Extracted data entries
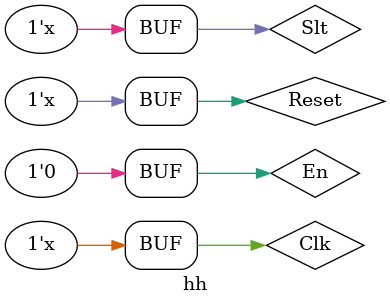
<source format=v>
`timescale 1ns / 1ps


module hh;

	// Inputs
	reg Clk;
	reg Reset;
	reg Slt;
	reg En;

	// Outputs
	wire [63:0] Output0;
	wire [63:0] Output1;

	// Instantiate the Unit Under Test (UUT)
	code uut (
		.Clk(Clk), 
		.Reset(Reset), 
		.Slt(Slt), 
		.En(En), 
		.Output0(Output0), 
		.Output1(Output1)
	);

	initial begin
		// Initialize Inputs
		Clk = 0;
		Reset = 0;
		Slt = 0;
		En = 0;
	end
	
	always #10 Clk=~Clk;
	always #50 Slt=~Slt;
	always #1000 Reset=~Reset;
      
endmodule


</source>
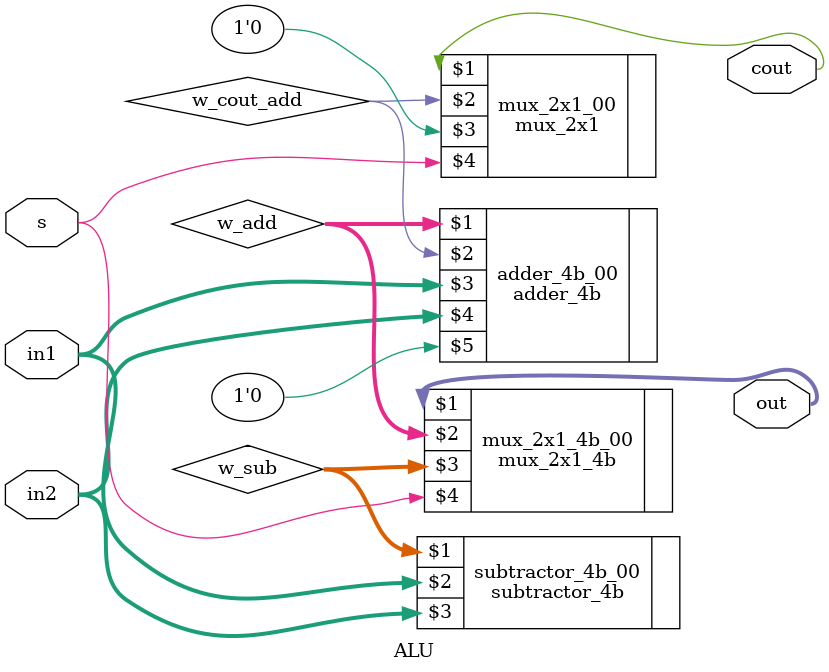
<source format=v>
`include "Adder_Subtractor.v"
`include "Mux_2x1_4b.v"
module ALU(out, cout, in1, in2, s);
    //2 function, 4-bit ALU
    //s = 0:  Adder
    //s = 1:  Subtractor
    output [3:0] out;
    output cout;
    input [3:0] in1, in2;
    input s;
    wire [3:0] w_add, w_sub;
    wire w_cout_add;

    adder_4b adder_4b_00(w_add, w_cout_add, in1, in2, 1'b0);
    subtractor_4b subtractor_4b_00(w_sub, in1, in2);

    mux_2x1_4b mux_2x1_4b_00(out, w_add, w_sub, s);
    mux_2x1 mux_2x1_00(cout, w_cout_add, 1'b0, s);    

endmodule
</source>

[EXERCISE]:
Transcribe every line from the records above without alteration, and leave out the images.

[RESPONSE TO THIS TASK]:
<source format=v>
`timescale 1ns / 1ps


module hh;

	// Inputs
	reg Clk;
	reg Reset;
	reg Slt;
	reg En;

	// Outputs
	wire [63:0] Output0;
	wire [63:0] Output1;

	// Instantiate the Unit Under Test (UUT)
	code uut (
		.Clk(Clk), 
		.Reset(Reset), 
		.Slt(Slt), 
		.En(En), 
		.Output0(Output0), 
		.Output1(Output1)
	);

	initial begin
		// Initialize Inputs
		Clk = 0;
		Reset = 0;
		Slt = 0;
		En = 0;
	end
	
	always #10 Clk=~Clk;
	always #50 Slt=~Slt;
	always #1000 Reset=~Reset;
      
endmodule


</source>
<source format=v>
`include "Adder_Subtractor.v"
`include "Mux_2x1_4b.v"
module ALU(out, cout, in1, in2, s);
    //2 function, 4-bit ALU
    //s = 0:  Adder
    //s = 1:  Subtractor
    output [3:0] out;
    output cout;
    input [3:0] in1, in2;
    input s;
    wire [3:0] w_add, w_sub;
    wire w_cout_add;

    adder_4b adder_4b_00(w_add, w_cout_add, in1, in2, 1'b0);
    subtractor_4b subtractor_4b_00(w_sub, in1, in2);

    mux_2x1_4b mux_2x1_4b_00(out, w_add, w_sub, s);
    mux_2x1 mux_2x1_00(cout, w_cout_add, 1'b0, s);    

endmodule
</source>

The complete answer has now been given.